Joint Multi-scale Gated Transformer and Prior-guided Convolutional Network for Learned Image Compression
Zhengxin Chen, Xiaohai He, Tingrong Zhang, Shuhua Xiong, Chao Ren
TL;DR
The paper addresses the RD performance gap in learned image compression by introducing two novel components: prior-guided convolution (PGConv) to strengthen local feature extraction, and a multi-scale gated transformer (MGT) to enhance non-local context modeling. These are integrated into a joint framework called MGTPCN, combining an analysis/synthesis transform pair with an entropy model. Empirical results on Kodak and Tecnick show that MGTPCN achieves superior rate-distortion performance with favorable parameter and computation trade-offs, outperforming several state-of-the-art methods. The work demonstrates that targeted architectural innovations in both local and non-local transforms can yield meaningful gains in learned image compression efficiency and reconstruction fidelity.
Abstract
Recently, learned image compression methods have made remarkable achievements, some of which have outperformed the traditional image codec VVC. The advantages of learned image compression methods over traditional image codecs can be largely attributed to their powerful nonlinear transform coding. Convolutional layers and shifted window transformer (Swin-T) blocks are the basic units of neural networks, and their representation capabilities play an important role in nonlinear transform coding.

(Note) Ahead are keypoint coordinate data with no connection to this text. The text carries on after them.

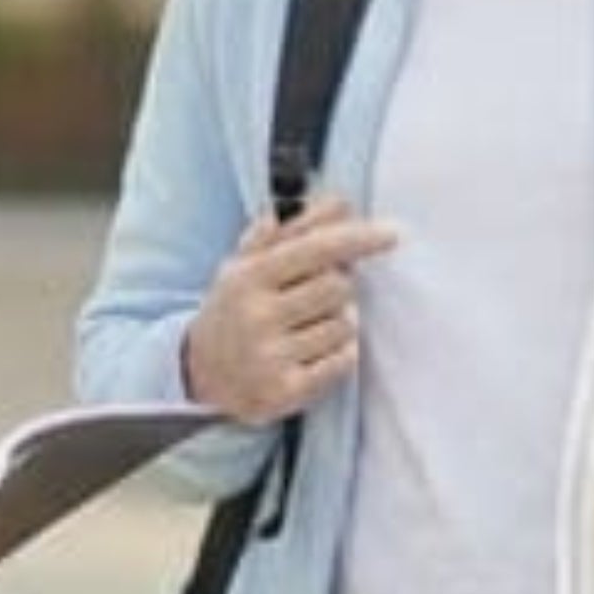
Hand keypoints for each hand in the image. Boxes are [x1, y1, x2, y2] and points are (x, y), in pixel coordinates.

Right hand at [183, 195, 399, 427]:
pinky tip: (313, 354)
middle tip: (315, 297)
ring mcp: (271, 357)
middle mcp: (257, 316)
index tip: (392, 234)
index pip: (316, 249)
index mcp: (249, 277)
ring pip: (345, 325)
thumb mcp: (246, 263)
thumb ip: (290, 229)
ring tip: (308, 329)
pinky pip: (344, 361)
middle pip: (338, 287)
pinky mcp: (286, 391)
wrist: (201, 373)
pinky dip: (341, 355)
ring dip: (339, 324)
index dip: (357, 238)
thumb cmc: (235, 309)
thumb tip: (338, 202)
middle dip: (339, 288)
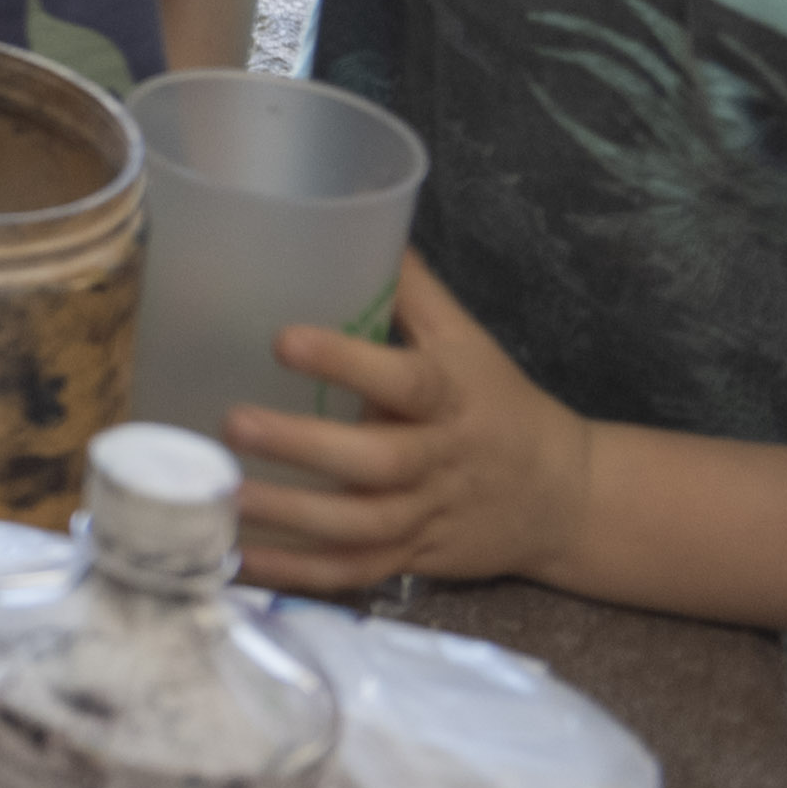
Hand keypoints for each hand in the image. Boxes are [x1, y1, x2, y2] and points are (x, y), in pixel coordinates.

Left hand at [220, 253, 599, 598]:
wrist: (564, 498)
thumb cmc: (496, 402)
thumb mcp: (466, 340)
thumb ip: (411, 290)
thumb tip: (354, 214)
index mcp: (450, 397)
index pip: (403, 377)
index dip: (346, 360)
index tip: (283, 338)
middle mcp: (437, 461)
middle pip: (375, 461)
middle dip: (304, 447)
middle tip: (233, 424)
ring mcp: (424, 517)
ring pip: (358, 526)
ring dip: (289, 516)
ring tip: (221, 495)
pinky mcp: (410, 561)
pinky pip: (350, 571)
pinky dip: (295, 573)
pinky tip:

In this paper, to improve the ability of the vanilla convolution to extract local features, we propose a novel prior-guided convolution (PGConv), where asymmetric convolutions (AConvs) and difference convolutions (DConvs) are introduced to strengthen skeleton elements and extract high-frequency information, respectively. A re-parameterization strategy is also used to reduce the computational complexity of PGConv. Moreover, to improve the ability of the Swin-T block to extract non-local features, we propose a novel multi-scale gated transformer (MGT), where dilated window-based multi-head self-attention blocks with different dilation rates and depth-wise convolution layers with different kernel sizes are used to extract multi-scale features, and a gate mechanism is introduced to enhance non-linearity. Finally, we propose a novel joint Multi-scale Gated Transformer and Prior-guided Convolutional Network (MGTPCN) for learned image compression. Experimental results show that our MGTPCN surpasses state-of-the-art algorithms with a better trade-off between performance and complexity.